Hmm... I set up NextCloud on my storage VPS to replace my Dropbox account, but KeePass Touch can't sync with NextCloud, only Dropbox and FTP. I wonder how well the FTP option works. I doubt that I can make my NextCloud folder accessible via FTP. The next best thing is to add a local folder to NextCloud. The one small problem with that is that NextCloud (meaning www-data) needs write access to it, meaning that the FTP account would need to be an alias for the www-data account.

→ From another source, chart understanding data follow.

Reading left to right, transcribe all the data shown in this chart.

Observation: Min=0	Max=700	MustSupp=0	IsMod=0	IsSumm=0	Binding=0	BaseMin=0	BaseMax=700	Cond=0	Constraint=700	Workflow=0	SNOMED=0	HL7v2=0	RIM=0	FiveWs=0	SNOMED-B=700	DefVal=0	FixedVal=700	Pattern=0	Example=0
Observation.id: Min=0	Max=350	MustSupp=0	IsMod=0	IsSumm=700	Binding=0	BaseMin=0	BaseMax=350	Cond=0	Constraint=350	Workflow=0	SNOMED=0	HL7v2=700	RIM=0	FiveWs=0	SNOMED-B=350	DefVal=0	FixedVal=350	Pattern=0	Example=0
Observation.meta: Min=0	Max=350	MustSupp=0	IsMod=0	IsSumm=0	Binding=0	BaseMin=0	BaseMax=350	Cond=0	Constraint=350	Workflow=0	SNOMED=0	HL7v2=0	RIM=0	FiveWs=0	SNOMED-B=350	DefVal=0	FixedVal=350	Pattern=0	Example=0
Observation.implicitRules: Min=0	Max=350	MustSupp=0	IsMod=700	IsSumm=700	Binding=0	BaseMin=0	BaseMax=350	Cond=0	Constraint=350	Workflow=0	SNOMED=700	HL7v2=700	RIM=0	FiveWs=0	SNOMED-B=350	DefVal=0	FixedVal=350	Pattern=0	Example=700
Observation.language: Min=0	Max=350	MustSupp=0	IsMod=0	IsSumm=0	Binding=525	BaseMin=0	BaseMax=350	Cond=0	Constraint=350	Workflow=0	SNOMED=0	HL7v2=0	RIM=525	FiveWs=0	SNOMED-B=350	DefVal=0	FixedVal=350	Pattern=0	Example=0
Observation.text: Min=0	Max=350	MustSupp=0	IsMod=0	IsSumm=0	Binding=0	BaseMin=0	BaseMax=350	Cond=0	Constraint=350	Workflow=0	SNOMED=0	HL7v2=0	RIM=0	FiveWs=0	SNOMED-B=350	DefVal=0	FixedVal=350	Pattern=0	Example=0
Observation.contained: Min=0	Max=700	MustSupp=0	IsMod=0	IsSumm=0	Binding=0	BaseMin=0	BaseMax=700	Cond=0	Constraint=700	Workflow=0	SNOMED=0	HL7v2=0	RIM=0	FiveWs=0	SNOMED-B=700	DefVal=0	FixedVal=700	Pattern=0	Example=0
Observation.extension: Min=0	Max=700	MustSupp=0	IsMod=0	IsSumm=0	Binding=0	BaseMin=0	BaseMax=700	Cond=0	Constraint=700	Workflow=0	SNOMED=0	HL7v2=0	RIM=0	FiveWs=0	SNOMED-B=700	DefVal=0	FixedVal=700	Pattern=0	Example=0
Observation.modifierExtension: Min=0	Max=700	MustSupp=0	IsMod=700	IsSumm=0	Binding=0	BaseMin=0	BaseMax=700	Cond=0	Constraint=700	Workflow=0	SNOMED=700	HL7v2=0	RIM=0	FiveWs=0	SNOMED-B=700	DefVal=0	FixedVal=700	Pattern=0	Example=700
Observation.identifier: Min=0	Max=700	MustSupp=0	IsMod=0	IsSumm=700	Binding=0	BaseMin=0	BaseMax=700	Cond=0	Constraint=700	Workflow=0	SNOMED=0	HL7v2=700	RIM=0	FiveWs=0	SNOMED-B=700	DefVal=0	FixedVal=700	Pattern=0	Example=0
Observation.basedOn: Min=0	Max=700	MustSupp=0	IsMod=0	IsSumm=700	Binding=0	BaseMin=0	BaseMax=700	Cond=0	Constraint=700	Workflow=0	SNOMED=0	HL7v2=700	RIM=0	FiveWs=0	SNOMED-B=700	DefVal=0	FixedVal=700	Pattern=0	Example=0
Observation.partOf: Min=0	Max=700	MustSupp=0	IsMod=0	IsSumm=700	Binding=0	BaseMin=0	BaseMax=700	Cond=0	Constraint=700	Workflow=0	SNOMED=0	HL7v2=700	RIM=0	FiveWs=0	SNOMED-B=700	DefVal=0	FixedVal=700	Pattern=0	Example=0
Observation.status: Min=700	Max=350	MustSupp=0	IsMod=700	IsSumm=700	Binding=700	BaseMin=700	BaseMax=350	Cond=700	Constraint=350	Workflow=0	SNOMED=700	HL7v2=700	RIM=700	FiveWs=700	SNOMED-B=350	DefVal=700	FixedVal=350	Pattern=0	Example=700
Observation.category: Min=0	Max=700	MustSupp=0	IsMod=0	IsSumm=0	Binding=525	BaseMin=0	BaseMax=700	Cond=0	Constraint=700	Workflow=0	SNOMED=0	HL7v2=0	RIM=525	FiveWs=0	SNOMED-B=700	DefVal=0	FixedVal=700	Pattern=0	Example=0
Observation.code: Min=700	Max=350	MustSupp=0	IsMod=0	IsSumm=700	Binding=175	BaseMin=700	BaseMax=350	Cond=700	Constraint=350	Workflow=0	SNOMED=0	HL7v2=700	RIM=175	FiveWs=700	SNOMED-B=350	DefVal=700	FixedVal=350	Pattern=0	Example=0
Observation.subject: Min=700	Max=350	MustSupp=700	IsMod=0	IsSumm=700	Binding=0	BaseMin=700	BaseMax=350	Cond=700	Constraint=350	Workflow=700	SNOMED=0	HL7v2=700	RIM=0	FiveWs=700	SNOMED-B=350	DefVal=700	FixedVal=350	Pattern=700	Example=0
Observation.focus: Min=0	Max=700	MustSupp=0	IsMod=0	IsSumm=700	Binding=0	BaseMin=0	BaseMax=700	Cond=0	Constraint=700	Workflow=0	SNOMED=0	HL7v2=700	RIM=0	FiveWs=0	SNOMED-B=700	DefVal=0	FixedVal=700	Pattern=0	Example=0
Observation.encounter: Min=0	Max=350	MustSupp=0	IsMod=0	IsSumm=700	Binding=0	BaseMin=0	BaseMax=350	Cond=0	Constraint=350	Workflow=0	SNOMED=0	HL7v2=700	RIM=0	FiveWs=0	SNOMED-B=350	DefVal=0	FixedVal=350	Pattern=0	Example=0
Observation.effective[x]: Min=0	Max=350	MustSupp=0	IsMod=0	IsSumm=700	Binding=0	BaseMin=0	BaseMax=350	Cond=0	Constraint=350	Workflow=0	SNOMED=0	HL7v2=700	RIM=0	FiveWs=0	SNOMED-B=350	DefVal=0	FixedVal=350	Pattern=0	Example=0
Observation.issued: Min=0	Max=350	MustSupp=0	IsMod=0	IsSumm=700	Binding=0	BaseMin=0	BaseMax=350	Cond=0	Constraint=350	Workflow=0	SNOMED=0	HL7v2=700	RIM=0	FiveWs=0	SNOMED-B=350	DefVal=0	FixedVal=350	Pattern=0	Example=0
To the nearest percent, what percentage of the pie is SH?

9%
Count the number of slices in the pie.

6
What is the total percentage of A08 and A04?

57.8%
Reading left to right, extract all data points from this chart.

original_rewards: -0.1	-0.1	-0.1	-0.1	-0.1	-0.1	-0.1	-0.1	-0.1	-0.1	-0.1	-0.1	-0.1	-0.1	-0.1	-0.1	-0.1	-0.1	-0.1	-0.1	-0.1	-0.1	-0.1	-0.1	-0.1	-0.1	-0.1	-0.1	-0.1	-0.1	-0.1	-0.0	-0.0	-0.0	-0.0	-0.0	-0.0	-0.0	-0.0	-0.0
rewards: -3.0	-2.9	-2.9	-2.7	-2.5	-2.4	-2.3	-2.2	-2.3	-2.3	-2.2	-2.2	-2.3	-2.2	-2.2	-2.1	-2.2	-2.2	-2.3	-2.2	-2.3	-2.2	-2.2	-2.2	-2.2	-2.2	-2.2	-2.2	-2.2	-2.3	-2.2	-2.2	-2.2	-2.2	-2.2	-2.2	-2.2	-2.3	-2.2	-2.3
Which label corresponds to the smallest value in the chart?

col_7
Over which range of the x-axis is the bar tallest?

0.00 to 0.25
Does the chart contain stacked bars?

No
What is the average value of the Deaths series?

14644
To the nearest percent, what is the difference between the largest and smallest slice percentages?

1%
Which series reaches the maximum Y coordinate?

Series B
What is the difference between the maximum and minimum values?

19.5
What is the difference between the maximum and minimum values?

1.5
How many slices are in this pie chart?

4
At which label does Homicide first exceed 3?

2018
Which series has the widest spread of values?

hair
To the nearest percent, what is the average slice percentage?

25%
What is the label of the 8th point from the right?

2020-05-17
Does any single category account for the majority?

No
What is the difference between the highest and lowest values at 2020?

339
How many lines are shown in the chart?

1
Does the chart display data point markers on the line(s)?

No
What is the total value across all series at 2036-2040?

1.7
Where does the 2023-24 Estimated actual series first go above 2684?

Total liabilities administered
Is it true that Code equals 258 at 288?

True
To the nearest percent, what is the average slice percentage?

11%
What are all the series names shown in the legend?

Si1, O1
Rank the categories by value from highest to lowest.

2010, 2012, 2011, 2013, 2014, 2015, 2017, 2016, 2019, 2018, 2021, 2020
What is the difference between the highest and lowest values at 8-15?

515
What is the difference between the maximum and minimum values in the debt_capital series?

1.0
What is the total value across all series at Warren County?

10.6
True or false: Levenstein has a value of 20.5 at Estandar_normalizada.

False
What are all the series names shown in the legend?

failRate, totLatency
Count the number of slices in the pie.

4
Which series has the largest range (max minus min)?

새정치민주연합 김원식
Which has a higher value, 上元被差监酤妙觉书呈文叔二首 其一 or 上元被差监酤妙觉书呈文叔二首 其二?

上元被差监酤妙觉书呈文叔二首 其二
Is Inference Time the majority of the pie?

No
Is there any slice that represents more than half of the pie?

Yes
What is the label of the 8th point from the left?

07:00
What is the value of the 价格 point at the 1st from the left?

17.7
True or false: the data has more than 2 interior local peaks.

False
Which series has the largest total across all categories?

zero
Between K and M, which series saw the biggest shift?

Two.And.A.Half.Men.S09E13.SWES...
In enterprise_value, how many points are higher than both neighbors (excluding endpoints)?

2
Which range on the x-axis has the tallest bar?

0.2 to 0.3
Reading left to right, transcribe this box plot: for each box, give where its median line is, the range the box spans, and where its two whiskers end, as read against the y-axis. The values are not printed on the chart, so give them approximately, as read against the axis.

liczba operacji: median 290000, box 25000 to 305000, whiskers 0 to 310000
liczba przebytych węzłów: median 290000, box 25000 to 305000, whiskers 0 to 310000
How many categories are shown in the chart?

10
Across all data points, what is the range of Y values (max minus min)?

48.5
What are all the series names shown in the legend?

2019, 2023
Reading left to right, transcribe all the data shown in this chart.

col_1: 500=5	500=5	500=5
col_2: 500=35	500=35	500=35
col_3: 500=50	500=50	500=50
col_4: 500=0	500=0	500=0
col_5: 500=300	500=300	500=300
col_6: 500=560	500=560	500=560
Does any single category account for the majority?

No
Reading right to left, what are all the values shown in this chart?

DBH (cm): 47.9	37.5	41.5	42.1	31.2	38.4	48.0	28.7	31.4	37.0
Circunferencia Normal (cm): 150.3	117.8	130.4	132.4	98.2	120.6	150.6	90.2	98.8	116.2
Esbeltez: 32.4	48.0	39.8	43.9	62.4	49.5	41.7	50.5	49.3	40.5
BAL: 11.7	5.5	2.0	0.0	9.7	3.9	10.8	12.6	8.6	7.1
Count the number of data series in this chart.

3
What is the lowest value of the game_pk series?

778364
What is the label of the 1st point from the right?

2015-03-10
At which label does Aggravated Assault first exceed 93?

2) And if I make the FTP (login) account an alias for www-data, it's going to have access to everything the web server process does, and that's too much access. I would perhaps need to prevent shell logins for that account and lock down the FTP server so it doesn't permit access to anything except the user's home directory, and hope that the FTP server's security is solid enough to truly lock it down to that directory.
4) On UNIX, you can make folders writable by a group, but the default behaviour is that new files in that folder don't inherit those permissions. Many issues would be solved if there was an "inherit" chmod flag one could set on a folder in order to make its children inherit its group permissions and GID.
@thor there's the "sticky bit" for that although I'm not sure if permissions are kept or if only group is "sticky")
3) This would be a lot easier if UNIX and derivatives let you have folders where a given group of users can manipulate a specific folder and all its children, and any file or directory placed in that folder would inherit the permissions of the parent folder. That sort of thing is only possible to rig with Windows-type ACLs as far as I know.